Patrick Cusworth: Free speech does not mean that we are therefore encouraged to promote or support those who preach a dogma of hate
The Oxford Union’s decision to play host to BNP leader Nick Griffin and convicted Holocaust denier David Irving in a debate last Monday evening on the issue of free speech was always going to generate discussion. The motion, which effectively called on the two far-right apologists to justify their right to speak at the event, was described by Shadow Defence Minister Dr. Julian Lewis, who resigned his membership of the Union, as “sheer vanity”. In support of the Union’s decision was local Oxford MP Evan Harris, who highlighted the importance of tolerance in recognising the right to free speech of even those who hold the most noxious views. As Voltaire’s maxim goes, while we may despise what a person such as Griffin or Irving might say, we must defend their right to say it.
As someone who considers himself a liberal Conservative, I (like both Dr Lewis and Evan Harris) understand the need for temperance against unilaterally banning individuals or groups whose opinions are distasteful or even offensive to the majority. However I must disagree profoundly with both Dr Harris and the Union’s logic on this issue.
In its defence, the Union Committee may claim that since its purpose was to stimulate debate over free speech, the event proved a success before the debate even opened due to the publicity and discussion generated by the decision. But then, pseudo-liberal gestures such as this are easy coming from those who will not be forced to deal with the consequences of such “free speech”. Of all the assembled Dons and students gathered at the debate how many will have hailed from – or will return to – the wards of Barking, Dagenham and Redbridge, where the BNP have slowly been gathering electoral momentum? While such high-minded ideals are fine for those who return will return to the middle-class insulation of Surrey, Devon and Islington, the proposition is a very different one for those facing the prospect of a far-right groups taking over positions of power on local councils.
Similarly, Peter Tatchell (someone who knows a thing or two about freedom of speech) has argued elsewhere, both Griffin and Irving have the same rights of free speech as the rest of us – they can espouse whatever view they choose in any public meeting or article which they care to proffer, provided that this does not equate to incitement of a crime. In contrast, the Oxford Union has gone out of its way to promote both individuals to a prestigious platform from which to air their views, with all the associated coverage which will undoubtedly fuel their profile and, correspondingly, their agendas. As Tatchell points out, “not offering hate-mongers a platform is not the same as banning them. Hundreds of topical public speakers and first-rate debaters never get invited to address the Oxford Union. They are not being censored”.

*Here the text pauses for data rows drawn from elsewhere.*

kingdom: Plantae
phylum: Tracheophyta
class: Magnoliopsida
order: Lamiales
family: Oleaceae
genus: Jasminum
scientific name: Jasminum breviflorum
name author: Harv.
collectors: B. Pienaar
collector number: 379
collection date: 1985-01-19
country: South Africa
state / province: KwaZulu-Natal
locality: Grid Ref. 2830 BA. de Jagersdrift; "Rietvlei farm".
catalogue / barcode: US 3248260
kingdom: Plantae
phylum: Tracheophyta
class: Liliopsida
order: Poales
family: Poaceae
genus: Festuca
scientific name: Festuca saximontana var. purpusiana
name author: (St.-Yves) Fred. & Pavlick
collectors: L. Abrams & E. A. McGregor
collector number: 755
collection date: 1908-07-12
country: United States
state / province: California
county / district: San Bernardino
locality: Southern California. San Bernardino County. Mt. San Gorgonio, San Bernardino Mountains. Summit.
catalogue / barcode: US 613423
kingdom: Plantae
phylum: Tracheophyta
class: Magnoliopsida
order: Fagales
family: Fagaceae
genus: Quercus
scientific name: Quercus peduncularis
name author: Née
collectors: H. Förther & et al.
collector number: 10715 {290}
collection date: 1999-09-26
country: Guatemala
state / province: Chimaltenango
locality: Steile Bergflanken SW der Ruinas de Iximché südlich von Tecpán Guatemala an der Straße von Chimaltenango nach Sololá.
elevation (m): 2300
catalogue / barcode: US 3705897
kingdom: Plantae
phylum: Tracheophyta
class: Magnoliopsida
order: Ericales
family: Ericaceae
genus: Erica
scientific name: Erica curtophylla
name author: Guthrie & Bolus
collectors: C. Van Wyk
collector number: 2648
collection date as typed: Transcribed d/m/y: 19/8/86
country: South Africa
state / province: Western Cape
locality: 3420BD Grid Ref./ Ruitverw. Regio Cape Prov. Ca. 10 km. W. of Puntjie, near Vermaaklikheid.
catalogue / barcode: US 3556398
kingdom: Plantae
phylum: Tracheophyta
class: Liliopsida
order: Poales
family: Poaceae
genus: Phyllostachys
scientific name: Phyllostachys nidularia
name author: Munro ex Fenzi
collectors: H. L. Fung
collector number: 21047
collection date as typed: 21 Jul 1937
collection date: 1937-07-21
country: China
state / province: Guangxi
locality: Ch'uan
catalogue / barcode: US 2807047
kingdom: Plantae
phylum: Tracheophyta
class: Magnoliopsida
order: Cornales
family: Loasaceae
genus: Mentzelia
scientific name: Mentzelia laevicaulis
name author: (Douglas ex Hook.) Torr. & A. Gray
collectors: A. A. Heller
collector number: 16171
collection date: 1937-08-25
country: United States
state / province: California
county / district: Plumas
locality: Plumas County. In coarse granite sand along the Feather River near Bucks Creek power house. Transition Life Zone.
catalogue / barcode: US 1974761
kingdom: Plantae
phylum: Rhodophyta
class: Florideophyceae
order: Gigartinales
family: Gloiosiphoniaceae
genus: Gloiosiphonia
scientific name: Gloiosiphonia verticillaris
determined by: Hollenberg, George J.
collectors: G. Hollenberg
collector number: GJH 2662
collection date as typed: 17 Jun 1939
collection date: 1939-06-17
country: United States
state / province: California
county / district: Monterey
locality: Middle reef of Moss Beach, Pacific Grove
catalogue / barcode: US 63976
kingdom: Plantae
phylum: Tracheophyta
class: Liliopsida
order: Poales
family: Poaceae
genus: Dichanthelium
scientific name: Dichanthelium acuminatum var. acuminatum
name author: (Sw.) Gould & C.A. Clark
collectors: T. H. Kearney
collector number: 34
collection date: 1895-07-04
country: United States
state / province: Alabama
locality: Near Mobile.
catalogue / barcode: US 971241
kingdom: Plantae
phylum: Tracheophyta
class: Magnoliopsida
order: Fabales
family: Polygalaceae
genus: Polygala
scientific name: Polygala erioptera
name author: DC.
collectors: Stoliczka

As I have mentioned earlier, my liberal instincts would always err on the side of free speech – but free speech does not mean that we are therefore encouraged to promote or support those who preach a dogma of hate. By all means lets be liberal in this and other instances, and demonstrate qualities such as tolerance and free speech which individuals such as Griffin and Irving would restrict. But please, let’s have a grown-up liberalism here as opposed to the self-indulgent claptrap which the Oxford Union have peddled in this instance.